Он мог расплакаться над романсом, но легкомысленно пройти мимо трагедии своей жизни.
Было бы соблазнительно написать контраст:
Блестящее начало и ужасный конец.
Но это была бы неправда.
Я видел «казнь артистов».
При мне в Москве был освистан старик Нодэн в опере, ему посвящённой, в «Африканке».
Старик умирал от голода и должен был петь, когда ему трудно было даже говорить.
Ничего подобного Давыдову, слава богу, не довелось пережить.
Судьба хранила своего баловня.
И его биография, редкая биография:
Счастливца на земле.
Семья Давыдова была обеспечена.
Когда через его руки проходили большие деньги, один из его родственников отнял у «беспутного Саши» несколько десятков тысяч и открыл магазин, который вполне обеспечил жизнь семьи и воспитание законных детей.
Незаконным он передал вместе с кровью чудный талант — пение.
Всё устроилось в жизни отлично.
У «беспутного Саши» был и свой угол, и кусок хлеба.
Тёплый угол и кусок хлеба с маслом.
Хороший кабинет в отличной квартире, где он мог передохнуть от бурной жизни, и вкусным обедом с бутылкой кахетинского, которое он пил после ресторанного шампанского с неизменным умилением:
— А? Говорят, бургонское? А разве с кахетинским сравнить можно? Своего не умеем ценить!

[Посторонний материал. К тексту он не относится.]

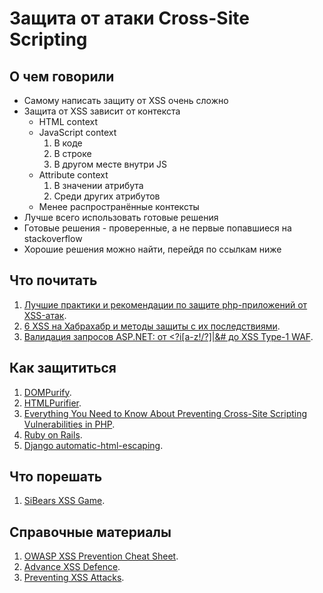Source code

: # Защита от атаки Cross-Site Scripting

## О чем говорили
+ Самому написать защиту от XSS очень сложно
+ Защита от XSS зависит от контекста 
  - HTML context
  - JavaScript context
    1. В коде
    2. В строке
    1. В другом месте внутри JS
  - Attribute context
    1. В значении атрибута
    2. Среди других атрибутов
  - Менее распространённые контексты
+ Лучше всего использовать готовые решения
+ Готовые решения - проверенные, а не первые попавшиеся на stackoverflow
+ Хорошие решения можно найти, перейдя по ссылкам ниже

## Что почитать
1. [Лучшие практики и рекомендации по защите php-приложений от XSS-атак](https://habrahabr.ru/company/pentestit/blog/211494/).
2. [6 XSS на Хабрахабр и методы защиты с их последствиями](https://habrahabr.ru/company/dsec/blog/195320/).
3. [Валидация запросов ASP.NET: от <?i[a-z!/\?]|&# до XSS Type-1 WAF](https://habrahabr.ru/company/pt/blog/178357/).

## Как защититься
1. [DOMPurify](https://github.com/cure53/DOMPurify/).
2. [HTMLPurifier](http://htmlpurifier.org/).
3. [Everything You Need to Know About Preventing Cross-Site Scripting Vulnerabilities in PHP](https://paragonie.com/blog/2015/06/preventing-xss-vulnerabilities-in-php-everything-you-need-know).
4. [Ruby on Rails](http://guides.rubyonrails.org/security.html#cross-site-scripting-xss).
5. [Django automatic-html-escaping](https://docs.djangoproject.com/en/1.10/ref/templates/language/#automatic-html-escaping).

## Что порешать
1. [SiBears XSS Game](http://school.sibears.ru/xss).

## Справочные материалы
1. [OWASP XSS Prevention Cheat Sheet](https://www.owasp.org/index.php/XSS_(Cross_Site_Scripting)_Prevention_Cheat_Sheet).
2. [Advance XSS Defence](https://handouts.secappdev.org/handouts/2014/Jim%20Manico/SecAppDev%202014%20XSS%20Defense.pdf).
3. [Preventing XSS Attacks](http://www.acunetix.com/blog/articles/preventing-xss-attacks/).
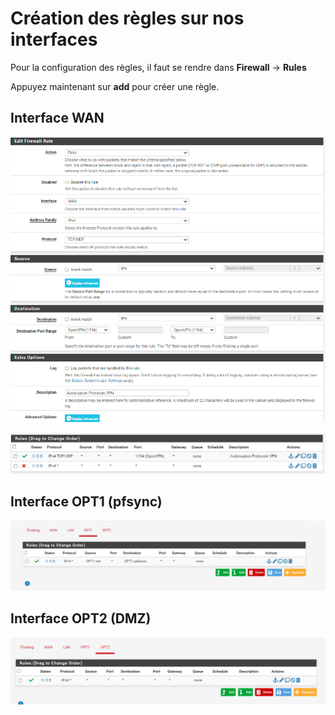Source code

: # Création des règles sur nos interfaces

Pour la configuration des règles, il faut se rendre dans **Firewall** -> **Rules**

Appuyez maintenant sur **add** pour créer une règle.

## Interface WAN
![img_4.png](img_4.png)

![img.png](img.png)

## Interface OPT1 (pfsync)

![img_1.png](img_1.png)

## Interface OPT2 (DMZ)

![img_2.png](img_2.png)


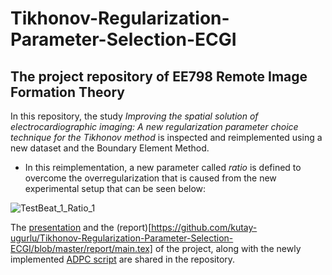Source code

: # Tikhonov-Regularization-Parameter-Selection-ECGI
## The project repository of EE798 Remote Image Formation Theory

In this repository, the study _Improving the spatial solution of electrocardiographic imaging: A new regularization parameter choice technique for the Tikhonov method_ is inspected and reimplemented using a new dataset and the Boundary Element Method. 

* In this reimplementation, a new parameter called *ratio* is defined to overcome the overregularization that is caused from the new experimental setup that can be seen below: 

![TestBeat_1_Ratio_1](https://user-images.githubusercontent.com/83376963/177035755-e5505399-4213-4796-93b5-3b1faa2df9c5.gif)

The [presentation](https://github.com/kutay-ugurlu/Tikhonov-Regularization-Parameter-Selection-ECGI/blob/master/Presentation.pptx) and the (report)[https://github.com/kutay-ugurlu/Tikhonov-Regularization-Parameter-Selection-ECGI/blob/master/report/main.tex] of the project, along with the newly implemented [ADPC script](https://github.com/kutay-ugurlu/Tikhonov-Regularization-Parameter-Selection-ECGI/blob/master/ADPC.m) are shared in the repository.
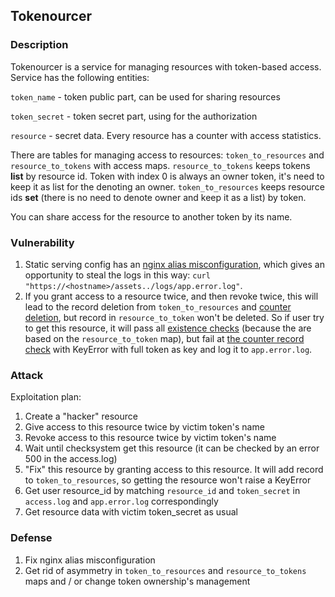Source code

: ## Tokenourcer
### Description
Tokenourcer is a service for managing resources with token-based access. Service has the following entities:

`token_name` - token public part, can be used for sharing resources

`token_secret` - token secret part, using for the authorization

`resource` - secret data. Every resource has a counter with access statistics.

There are tables for managing access to resources: `token_to_resources` and `resource_to_tokens` with access maps. `resource_to_tokens` keeps tokens **list** by resource id. Token with index 0 is always an owner token, it's need to keep it as list for the denoting an owner. 
`token_to_resources` keeps resource ids **set** (there is no need to denote owner and keep it as a list) by token.

You can share access for the resource to another token by its name.

### Vulnerability
1. Static serving config has an [nginx alias misconfiguration](https://github.com/HITB-CyberWeek/hitbsecconf-ctf-2023/blob/main/services/tokenourcer/nginx.conf#L10), which gives an opportunity to steal the logs in this way: `curl "https://<hostname>/assets../logs/app.error.log"`.
2. If you grant access to a resource twice, and then revoke twice, this will lead to the record deletion from `token_to_resources` and [counter deletion](https://github.com/HITB-CyberWeek/hitbsecconf-ctf-2023/blob/main/services/tokenourcer/webapp/server/storage_api.py#L157), but record in `resource_to_token` won't be deleted. So if user try to get this resource, it will pass all [existence checks](https://github.com/HITB-CyberWeek/hitbsecconf-ctf-2023/blob/main/services/tokenourcer/webapp/server/main.py#L138) (because the are based on the `resource_to_token` map), but fail at [the counter record check](https://github.com/HITB-CyberWeek/hitbsecconf-ctf-2023/blob/main/services/tokenourcer/webapp/server/storage_api.py#L58) with KeyError with full token as key and log it to `app.error.log`.

### Attack
Exploitation plan:
1. Create a "hacker" resource
2. Give access to this resource twice by victim token's name
3. Revoke access to this resource twice by victim token's name
4. Wait until checksystem get this resource (it can be checked by an error 500 in the access.log)
5. "Fix" this resource by granting access to this resource. It will add record to `token_to_resources`, so getting the resource won't raise a KeyError
6. Get user resource_id by matching `resource_id` and `token_secret` in `access.log` and `app.error.log` correspondingly
7. Get resource data with victim token_secret as usual

### Defense
1. Fix nginx alias misconfiguration
2. Get rid of asymmetry in `token_to_resources` and `resource_to_tokens` maps and / or change token ownership's management
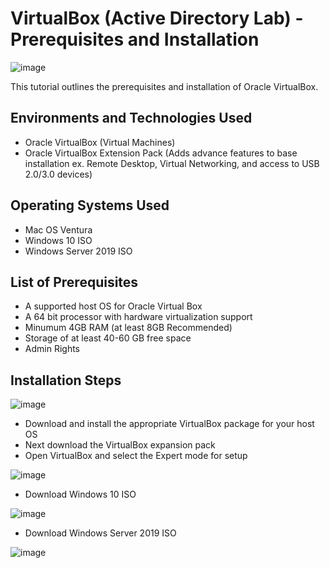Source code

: # VirtualBox (Active Directory Lab) - Prerequisites and Installation
![image](https://github.com/user-attachments/assets/d341aa27-38e2-4010-a238-9fbbd122516b)


This tutorial outlines the prerequisites and installation of Oracle VirtualBox.<br />


<h2>Environments and Technologies Used</h2>

- Oracle VirtualBox (Virtual Machines)
- Oracle VirtualBox Extension Pack (Adds advance features to base installation ex. Remote Desktop, Virtual Networking, and access to USB 2.0/3.0 devices)

<h2>Operating Systems Used </h2>

- Mac OS Ventura
- Windows 10 ISO
- Windows Server 2019 ISO


<h2>List of Prerequisites</h2>

- A supported host OS for Oracle Virtual Box
- A 64 bit processor with hardware virtualization support
- Minumum 4GB RAM (at least 8GB Recommended)
- Storage of at least 40-60 GB free space
- Admin Rights

<h2>Installation Steps</h2>

![image](https://github.com/user-attachments/assets/509acce0-a3ae-4f8f-b51e-b21f5dfec0a8)


- Download and install the appropriate VirtualBox package for your host OS
- Next download the VirtualBox expansion pack
- Open VirtualBox and select the Expert mode for setup

![image](https://github.com/user-attachments/assets/5d4dbc38-6b84-474f-8683-0f55b498d1c8)

- Download Windows 10 ISO

![image](https://github.com/user-attachments/assets/2b936038-b836-4273-a26e-53952a38f1c1)

- Download Windows Server 2019 ISO

![image](https://github.com/user-attachments/assets/7a9cdb63-d993-40d8-9cb6-2c8a913ef5f1)



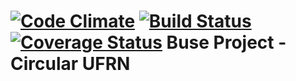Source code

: [![Code Climate](https://codeclimate.com/repos/52a32ad27e00a402a001b163/badges/eda1babf1eb94f0012af/gpa.png)](https://codeclimate.com/repos/52a32ad27e00a402a001b163/feed) 
[![Build Status](https://travis-ci.org/diredevs/buse.png?branch=master)](https://travis-ci.org/diredevs/buse)
[![Coverage Status](https://coveralls.io/repos/diredevs/buse/badge.png)](https://coveralls.io/r/diredevs/buse)
Buse Project - Circular UFRN
====
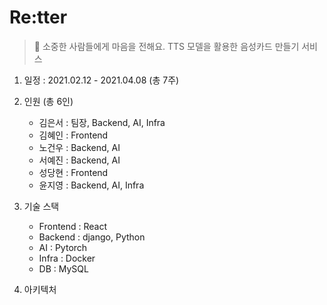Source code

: # Re:tter
> 💌 소중한 사람들에게 마음을 전해요.
TTS 모델을 활용한 음성카드 만들기 서비스

1. 일정 : 2021.02.12 - 2021.04.08 (총 7주)

2. 인원 (총 6인)

   - 김은서 : 팀장, Backend, AI, Infra
   - 김혜인 : Frontend
   - 노건우 : Backend, AI
   - 서예진 : Backend, AI
   - 성당현 : Frontend
   - 윤지영 : Backend, AI, Infra

3. 기술 스택

   - Frontend : React
   - Backend : django, Python
   - AI : Pytorch
   - Infra : Docker
   - DB : MySQL

4. 아키텍처



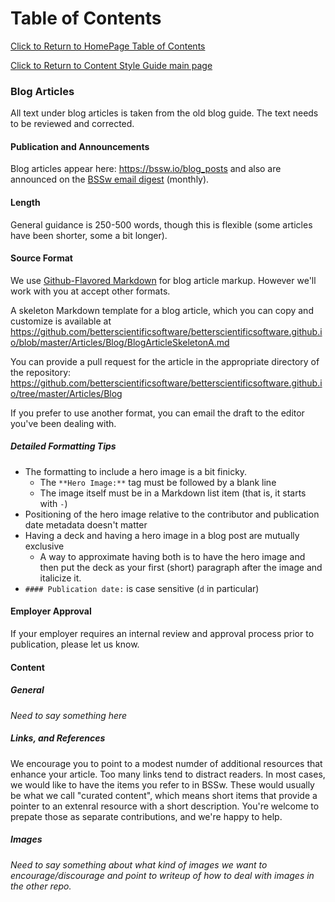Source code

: Table of Contents
===============================
[Click to Return to HomePage Table of Contents](../../README.md)

[Click to Return to Content Style Guide main page](../ContentStyleGuide.md)

### Blog Articles

All text under blog articles is taken from the old blog guide. The text needs to be reviewed and corrected.

#### Publication and Announcements
Blog articles appear here: https://bssw.io/blog_posts and also are announced on the [BSSw email digest](https://bssw.io/pages/receive-our-email-digest) (monthly).

#### Length
General guidance is 250-500 words, though this is flexible (some articles have been shorter, some a bit longer). 

#### Source Format
We use [Github-Flavored Markdown](https://guides.github.com/features/mastering-markdown/) for blog article markup.  However we'll work with you at accept other formats.

A skeleton Markdown template for a blog article, which you can copy and customize is available at https://github.com/betterscientificsoftware/betterscientificsoftware.github.io/blob/master/Articles/Blog/BlogArticleSkeletonA.md

You can provide a pull request for the article in the appropriate directory of the repository: https://github.com/betterscientificsoftware/betterscientificsoftware.github.io/tree/master/Articles/Blog

If you prefer to use another format, you can email the draft to the editor you've been dealing with.

##### Detailed Formatting Tips
 - The formatting to include a hero image is a bit finicky.
   - The `**Hero Image:**` tag must be followed by a blank line
   - The image itself must be in a Markdown list item (that is, it starts with `-`)
 - Positioning of the hero image relative to the contributor and publication date metadata doesn't matter
 - Having a deck and having a hero image in a blog post are mutually exclusive
   - A way to approximate having both is to have the hero image and then put the deck as your first (short) paragraph after the image and italicize it.
 - `#### Publication date:` is case sensitive (`d` in particular)

#### Employer Approval
If your employer requires an internal review and approval process prior to publication, please let us know.

#### Content
##### General

*Need to say something here*

##### Links, and References
We encourage you to point to a modest numder of additional resources that enhance your article.  Too many links tend to distract readers.  In most cases, we would like to have the items you refer to in BSSw.  These would usually be what we call "curated content", which means short items that provide a pointer to an extenral resource with a short description.  You're welcome to prepate those as separate contributions, and we're happy to help.

##### Images
*Need to say something about what kind of images we want to encourage/discourage and point to writeup of how to deal with images in the other repo.*


<!---
   Publish: no
---!>
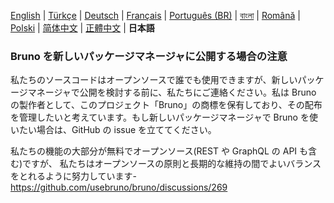 [English](../../publishing.md)
| [Türkçe](./publishing_tr.md)
| [Deutsch](./publishing_de.md)
| [Français](./publishing_fr.md)
| [Português (BR)](./publishing_pt_br.md)
| [বাংলা](./publishing_bn.md)
| [Română](./publishing_ro.md)
| [Polski](./publishing_pl.md)
| [简体中文](./publishing_cn.md)
| [正體中文](./publishing_zhtw.md)
| **日本語**

### Bruno を新しいパッケージマネージャに公開する場合の注意

私たちのソースコードはオープンソースで誰でも使用できますが、新しいパッケージマネージャで公開を検討する前に、私たちにご連絡ください。私は Bruno の製作者として、このプロジェクト「Bruno」の商標を保有しており、その配布を管理したいと考えています。もし新しいパッケージマネージャで Bruno を使いたい場合は、GitHub の issue を立ててください。

私たちの機能の大部分が無料でオープンソース(REST や GraphQL の API も含む)ですが、
私たちはオープンソースの原則と長期的な維持の間でよいバランスをとれるように努力しています- https://github.com/usebruno/bruno/discussions/269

И иногда от умиления плакал.
Всё необходимое было.
А на «легкомыслие» он должен был промышлять.
И промышлял.
Жил, как птица небесная.
То вдруг занимался делами.
— Я, брат, теперь коммерцией занимаюсь. Распространяю шампанское «Кристалл».
Но, кажется, больше выпил этого шампанского чем распространил.
То вспоминал старое и ехал в провинцию давать концерты.
То просто занимал.
То кутил с приятелями.
Жил весело, как могут жить только беззаботные люди, и это истинно мудрое дитя!
Его, отлично одетого, весёлого, можно было встретить везде, где веселятся.
Только там, где веселятся.
За несколько дней до смерти его видели в скэтинг-ринге.
Он был беззаботен и весел, как дон Жуан на последнем ужине.
А каменный Командор уже подходил.
И стучали его тяжёлые шаги.
Счастье не слышит, когда они раздаются, — чёрт знает, где ждёт иногда Командор!
Он остановился на январском морозе, на петербургском ветру, у дверей залитого огнями скэтинг-ринга.
И когда «Саша Давыдов» выехал, шутя, остря, смеясь, в распахнутой шубе, с шапкой, надвинутой на ухо, а-ля-Мазини, с видом vieux marcheur’а, говорящего: «Ещё поживём!» —
Командор дохнул на него своим холодным дыханием.
Крупозное воспаление лёгких.
И вот:
Тихо туманное утро столицы.
По улице медленно дроги ползут.
Спи спокойным, детским сном, милый Саша.
Спасибо тебе за твои прелестные песни.
Да будет тебе земля легка, как легка была жизнь.